Hi! After reading the material below, I have a question.
According to ch2 useful identities (5), (6) in the pdf above, the formula is defined as follows.
(5) Matrix times column vector with respect to the matrix
(6) Row vector time matrix with respect to the matrix
I was wondering if this would actually be true, so I implemented it with pytorch
import random
import numpy as np
import torch
def set_seed(seed: int = 42):
"""Seed fixer (random, numpy, torch)
Args:
seed (:obj:`int`): The seed to set.
"""
random.seed(seed)
np.random.seed(seed)
torch.manual_seed(seed)
torch.cuda.manual_seed(seed)
torch.cuda.manual_seed_all(seed) # if use multi-GPU
torch.backends.cudnn.deterministic = True
torch.backends.cudnn.benchmark = False
set_seed()
# (5) column vector case
x = torch.randn(5, 1).requires_grad_()
W = torch.randn(3, 5).requires_grad_()
y = W @ x
torch.isclose(
torch.ones_like(y) @ x.T, # delta * x^T
torch.autograd.grad(y, W, torch.ones_like(y), retain_graph=True)[0]
)
# (6) row vector case
x = torch.randn(1, 2).requires_grad_()
f = torch.nn.Linear(2, 3, bias=False).requires_grad_()
y = f(x)
torch.autograd.backward(y, torch.ones_like(y), retain_graph=True)
assert torch.isclose(
x.T @ torch.ones_like(y), # x^T * delta
# Since
nn.Linear in torch stores weights as transpose
torch.autograd.grad(y, f.weight, torch.ones_like(y), retain_graph=True)[0].T
)
In my results, the row vector case was the same as the pdf, but the column vector case was different.

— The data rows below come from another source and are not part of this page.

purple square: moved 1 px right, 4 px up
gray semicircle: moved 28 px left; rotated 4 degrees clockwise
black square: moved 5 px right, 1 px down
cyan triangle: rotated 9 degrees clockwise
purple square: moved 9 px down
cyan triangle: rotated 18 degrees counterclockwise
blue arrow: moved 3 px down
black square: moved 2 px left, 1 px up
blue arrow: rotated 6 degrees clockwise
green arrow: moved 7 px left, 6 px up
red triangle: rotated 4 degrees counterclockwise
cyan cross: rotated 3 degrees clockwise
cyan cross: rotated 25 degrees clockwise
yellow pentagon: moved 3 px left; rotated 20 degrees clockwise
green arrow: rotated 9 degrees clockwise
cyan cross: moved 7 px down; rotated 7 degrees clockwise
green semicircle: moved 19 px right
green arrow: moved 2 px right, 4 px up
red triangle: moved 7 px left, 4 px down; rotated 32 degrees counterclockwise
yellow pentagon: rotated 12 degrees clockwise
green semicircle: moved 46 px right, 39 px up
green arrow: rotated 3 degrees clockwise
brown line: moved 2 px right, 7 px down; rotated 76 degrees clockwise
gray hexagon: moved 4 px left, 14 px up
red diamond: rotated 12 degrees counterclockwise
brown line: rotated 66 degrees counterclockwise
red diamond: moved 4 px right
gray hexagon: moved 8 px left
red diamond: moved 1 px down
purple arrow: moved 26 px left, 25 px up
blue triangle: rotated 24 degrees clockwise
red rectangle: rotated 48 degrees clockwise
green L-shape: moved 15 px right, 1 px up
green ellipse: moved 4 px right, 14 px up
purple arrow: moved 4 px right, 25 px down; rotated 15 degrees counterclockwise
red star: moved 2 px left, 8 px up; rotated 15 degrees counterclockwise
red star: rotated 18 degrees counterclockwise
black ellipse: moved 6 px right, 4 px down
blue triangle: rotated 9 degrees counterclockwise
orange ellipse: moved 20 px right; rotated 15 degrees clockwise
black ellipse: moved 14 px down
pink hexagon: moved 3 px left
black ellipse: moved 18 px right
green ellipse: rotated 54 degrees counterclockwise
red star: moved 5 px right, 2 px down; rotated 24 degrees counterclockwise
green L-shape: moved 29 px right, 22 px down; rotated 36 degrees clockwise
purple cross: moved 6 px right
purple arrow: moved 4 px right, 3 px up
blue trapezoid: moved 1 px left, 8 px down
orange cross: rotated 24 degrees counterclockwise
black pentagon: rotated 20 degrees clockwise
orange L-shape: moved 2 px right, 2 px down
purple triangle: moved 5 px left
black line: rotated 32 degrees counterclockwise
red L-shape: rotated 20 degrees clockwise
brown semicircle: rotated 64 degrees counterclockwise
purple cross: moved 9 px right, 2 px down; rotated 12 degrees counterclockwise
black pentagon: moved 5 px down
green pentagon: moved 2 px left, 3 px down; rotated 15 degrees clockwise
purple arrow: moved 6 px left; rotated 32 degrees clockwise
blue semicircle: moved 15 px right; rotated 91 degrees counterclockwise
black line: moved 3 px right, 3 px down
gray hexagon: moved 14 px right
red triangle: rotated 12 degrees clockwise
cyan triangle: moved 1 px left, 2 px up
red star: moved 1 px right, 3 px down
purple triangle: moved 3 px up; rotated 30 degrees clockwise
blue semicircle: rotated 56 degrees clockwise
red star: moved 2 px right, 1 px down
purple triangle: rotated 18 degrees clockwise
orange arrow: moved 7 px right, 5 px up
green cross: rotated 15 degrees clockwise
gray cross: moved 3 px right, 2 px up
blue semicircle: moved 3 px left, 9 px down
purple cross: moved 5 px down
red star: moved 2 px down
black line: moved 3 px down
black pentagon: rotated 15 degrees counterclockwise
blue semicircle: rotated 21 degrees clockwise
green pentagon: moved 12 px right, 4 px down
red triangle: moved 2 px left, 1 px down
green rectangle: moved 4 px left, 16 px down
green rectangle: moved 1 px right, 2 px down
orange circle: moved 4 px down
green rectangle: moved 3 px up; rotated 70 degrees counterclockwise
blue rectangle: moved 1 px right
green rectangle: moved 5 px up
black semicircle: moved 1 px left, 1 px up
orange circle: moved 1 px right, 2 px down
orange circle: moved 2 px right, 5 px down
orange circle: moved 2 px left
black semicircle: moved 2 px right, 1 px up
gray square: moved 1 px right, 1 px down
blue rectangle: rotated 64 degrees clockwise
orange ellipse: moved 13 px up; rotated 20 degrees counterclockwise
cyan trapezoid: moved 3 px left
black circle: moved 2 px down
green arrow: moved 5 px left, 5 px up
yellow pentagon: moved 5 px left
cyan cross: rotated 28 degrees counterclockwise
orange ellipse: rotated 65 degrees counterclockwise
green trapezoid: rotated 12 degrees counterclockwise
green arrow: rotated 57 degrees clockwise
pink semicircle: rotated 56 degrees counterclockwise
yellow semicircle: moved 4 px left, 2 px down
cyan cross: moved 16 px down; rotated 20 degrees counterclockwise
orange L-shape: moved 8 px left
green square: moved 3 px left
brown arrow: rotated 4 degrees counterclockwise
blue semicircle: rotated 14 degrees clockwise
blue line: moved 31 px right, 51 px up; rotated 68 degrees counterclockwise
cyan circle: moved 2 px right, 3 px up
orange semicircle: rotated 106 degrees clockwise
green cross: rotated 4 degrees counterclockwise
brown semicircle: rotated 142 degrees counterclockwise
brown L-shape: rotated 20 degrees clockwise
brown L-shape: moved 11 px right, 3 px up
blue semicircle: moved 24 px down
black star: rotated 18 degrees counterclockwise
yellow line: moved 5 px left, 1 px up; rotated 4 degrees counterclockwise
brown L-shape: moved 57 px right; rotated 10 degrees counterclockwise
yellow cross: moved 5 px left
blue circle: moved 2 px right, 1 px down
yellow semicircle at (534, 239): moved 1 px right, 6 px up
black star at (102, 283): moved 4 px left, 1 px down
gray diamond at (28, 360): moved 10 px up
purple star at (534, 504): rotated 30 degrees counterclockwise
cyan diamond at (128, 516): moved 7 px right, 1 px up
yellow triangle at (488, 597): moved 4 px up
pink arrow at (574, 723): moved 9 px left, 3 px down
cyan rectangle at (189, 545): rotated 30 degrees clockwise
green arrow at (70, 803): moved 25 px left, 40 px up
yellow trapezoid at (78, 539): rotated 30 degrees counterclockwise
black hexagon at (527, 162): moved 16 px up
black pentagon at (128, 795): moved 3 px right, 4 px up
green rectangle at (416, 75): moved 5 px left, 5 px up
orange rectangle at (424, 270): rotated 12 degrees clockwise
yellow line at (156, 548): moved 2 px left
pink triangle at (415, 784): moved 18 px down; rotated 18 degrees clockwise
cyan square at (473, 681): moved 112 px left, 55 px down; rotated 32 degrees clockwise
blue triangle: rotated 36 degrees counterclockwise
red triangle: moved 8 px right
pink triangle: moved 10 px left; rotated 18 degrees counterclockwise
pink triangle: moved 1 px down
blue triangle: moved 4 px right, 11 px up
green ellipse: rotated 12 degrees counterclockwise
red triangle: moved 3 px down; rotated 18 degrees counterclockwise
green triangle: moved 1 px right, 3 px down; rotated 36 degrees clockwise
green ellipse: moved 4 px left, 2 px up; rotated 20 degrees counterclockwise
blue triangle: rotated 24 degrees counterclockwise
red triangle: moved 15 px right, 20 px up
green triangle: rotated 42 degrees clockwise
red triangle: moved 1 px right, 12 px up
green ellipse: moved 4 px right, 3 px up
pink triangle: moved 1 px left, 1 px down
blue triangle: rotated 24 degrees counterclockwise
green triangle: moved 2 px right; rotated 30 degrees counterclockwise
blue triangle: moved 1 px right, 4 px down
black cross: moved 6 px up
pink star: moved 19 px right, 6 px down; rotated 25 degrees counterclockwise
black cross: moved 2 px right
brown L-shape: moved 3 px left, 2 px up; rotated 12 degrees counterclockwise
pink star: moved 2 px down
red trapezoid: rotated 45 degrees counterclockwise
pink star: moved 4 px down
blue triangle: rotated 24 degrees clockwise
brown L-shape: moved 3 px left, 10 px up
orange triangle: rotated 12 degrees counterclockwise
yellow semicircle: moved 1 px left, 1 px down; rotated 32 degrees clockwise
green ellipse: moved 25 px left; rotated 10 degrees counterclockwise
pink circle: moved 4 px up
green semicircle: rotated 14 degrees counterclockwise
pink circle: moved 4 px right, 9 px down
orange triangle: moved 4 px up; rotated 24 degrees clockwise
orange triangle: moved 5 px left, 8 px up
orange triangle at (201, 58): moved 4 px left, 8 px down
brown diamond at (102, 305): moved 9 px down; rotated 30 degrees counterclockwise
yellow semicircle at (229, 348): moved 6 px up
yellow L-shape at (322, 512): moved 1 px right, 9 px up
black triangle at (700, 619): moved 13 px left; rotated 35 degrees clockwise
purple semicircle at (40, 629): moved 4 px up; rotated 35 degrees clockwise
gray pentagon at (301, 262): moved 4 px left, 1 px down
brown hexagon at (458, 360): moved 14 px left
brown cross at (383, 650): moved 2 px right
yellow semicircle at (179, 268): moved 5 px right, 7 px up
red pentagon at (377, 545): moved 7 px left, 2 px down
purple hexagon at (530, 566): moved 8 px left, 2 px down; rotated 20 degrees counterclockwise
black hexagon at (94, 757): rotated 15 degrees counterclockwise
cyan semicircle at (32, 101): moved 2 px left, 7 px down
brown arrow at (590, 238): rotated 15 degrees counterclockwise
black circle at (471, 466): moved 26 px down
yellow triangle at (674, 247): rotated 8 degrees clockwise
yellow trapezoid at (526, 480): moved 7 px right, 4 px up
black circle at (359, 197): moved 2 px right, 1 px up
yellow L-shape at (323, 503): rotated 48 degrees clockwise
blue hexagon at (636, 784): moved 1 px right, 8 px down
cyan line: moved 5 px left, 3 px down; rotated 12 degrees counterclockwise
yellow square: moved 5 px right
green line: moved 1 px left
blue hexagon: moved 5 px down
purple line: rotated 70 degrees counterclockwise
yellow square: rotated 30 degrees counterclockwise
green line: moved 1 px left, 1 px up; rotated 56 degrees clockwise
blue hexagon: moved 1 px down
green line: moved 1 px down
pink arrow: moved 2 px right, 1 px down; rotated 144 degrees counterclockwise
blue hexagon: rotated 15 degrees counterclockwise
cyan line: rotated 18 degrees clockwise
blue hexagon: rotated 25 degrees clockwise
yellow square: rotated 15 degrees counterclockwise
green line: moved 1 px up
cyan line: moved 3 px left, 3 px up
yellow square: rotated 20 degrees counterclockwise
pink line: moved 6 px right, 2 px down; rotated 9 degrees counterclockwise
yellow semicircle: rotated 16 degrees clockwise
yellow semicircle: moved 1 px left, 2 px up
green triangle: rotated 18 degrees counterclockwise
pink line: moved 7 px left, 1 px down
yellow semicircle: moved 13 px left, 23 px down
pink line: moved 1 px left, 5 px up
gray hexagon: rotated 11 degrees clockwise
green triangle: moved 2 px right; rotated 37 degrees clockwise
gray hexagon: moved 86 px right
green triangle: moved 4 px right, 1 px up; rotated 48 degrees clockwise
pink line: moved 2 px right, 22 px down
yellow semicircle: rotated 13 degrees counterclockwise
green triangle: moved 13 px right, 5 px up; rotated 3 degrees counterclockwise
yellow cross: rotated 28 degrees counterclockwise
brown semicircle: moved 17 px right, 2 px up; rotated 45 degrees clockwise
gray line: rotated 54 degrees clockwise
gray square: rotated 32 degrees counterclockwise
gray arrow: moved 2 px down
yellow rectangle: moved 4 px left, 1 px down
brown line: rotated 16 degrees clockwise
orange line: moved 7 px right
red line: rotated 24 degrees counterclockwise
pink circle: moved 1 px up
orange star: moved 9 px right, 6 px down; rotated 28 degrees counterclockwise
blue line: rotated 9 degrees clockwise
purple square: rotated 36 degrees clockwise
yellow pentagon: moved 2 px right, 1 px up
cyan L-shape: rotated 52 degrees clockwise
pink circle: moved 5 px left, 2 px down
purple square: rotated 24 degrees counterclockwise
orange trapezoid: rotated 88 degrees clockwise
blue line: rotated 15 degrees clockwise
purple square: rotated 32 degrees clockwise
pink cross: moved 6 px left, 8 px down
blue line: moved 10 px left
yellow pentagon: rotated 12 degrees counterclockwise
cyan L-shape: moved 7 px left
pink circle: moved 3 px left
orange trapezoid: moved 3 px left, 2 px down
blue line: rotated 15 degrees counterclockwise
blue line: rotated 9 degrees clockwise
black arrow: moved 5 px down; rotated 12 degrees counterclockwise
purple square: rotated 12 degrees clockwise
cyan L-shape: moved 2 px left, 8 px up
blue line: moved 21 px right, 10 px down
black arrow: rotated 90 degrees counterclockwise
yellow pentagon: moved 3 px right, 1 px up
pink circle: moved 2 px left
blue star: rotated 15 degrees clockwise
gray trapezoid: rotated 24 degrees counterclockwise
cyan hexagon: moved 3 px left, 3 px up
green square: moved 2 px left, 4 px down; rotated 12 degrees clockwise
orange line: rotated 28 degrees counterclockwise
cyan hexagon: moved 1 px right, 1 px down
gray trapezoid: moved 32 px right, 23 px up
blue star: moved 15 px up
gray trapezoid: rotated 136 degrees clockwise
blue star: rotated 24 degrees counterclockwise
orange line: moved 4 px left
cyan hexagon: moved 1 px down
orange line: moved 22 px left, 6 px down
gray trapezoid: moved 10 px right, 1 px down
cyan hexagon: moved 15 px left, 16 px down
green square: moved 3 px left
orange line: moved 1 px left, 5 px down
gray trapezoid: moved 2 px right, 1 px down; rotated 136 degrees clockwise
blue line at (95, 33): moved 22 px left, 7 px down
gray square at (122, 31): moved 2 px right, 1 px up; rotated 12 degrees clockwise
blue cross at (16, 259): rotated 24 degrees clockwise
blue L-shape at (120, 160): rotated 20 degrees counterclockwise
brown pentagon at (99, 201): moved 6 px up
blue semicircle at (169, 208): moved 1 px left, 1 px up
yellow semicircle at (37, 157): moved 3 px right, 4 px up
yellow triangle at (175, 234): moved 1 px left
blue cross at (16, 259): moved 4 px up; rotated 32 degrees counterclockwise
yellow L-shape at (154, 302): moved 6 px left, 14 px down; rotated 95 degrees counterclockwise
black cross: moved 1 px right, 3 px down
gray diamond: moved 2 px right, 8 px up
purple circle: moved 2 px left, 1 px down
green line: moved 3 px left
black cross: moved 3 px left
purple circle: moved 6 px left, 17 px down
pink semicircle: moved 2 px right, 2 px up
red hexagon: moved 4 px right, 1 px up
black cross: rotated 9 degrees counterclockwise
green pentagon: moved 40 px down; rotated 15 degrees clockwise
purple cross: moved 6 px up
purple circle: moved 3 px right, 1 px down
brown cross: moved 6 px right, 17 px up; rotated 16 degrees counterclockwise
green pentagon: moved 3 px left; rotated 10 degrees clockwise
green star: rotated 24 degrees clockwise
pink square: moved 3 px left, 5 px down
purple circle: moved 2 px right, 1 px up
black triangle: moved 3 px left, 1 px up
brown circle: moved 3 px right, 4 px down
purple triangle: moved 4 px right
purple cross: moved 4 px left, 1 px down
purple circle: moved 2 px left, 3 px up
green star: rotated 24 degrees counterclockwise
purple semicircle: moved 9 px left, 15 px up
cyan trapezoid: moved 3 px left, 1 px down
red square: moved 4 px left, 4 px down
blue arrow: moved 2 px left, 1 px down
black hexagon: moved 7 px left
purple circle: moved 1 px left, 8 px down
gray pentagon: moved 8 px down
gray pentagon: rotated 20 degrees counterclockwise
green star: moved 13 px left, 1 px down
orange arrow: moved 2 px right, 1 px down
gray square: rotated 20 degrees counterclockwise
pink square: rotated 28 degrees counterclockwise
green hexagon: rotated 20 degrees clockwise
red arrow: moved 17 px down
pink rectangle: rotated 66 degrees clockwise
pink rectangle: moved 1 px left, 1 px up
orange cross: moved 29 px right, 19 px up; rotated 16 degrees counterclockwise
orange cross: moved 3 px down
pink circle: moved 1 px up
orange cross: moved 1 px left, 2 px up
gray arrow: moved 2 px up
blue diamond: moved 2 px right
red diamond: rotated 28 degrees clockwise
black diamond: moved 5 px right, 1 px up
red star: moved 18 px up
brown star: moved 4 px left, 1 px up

And even when I understood it as a formula, I did not understand it.
In (5), delta means \frac{\partial J}{\partial z}, which will be a column vector. In order to perform outer product, it is necessary to calculate column vector X row vector, but it is strange to take transpose.
Is the formula wrong? Or is the implementation wrong?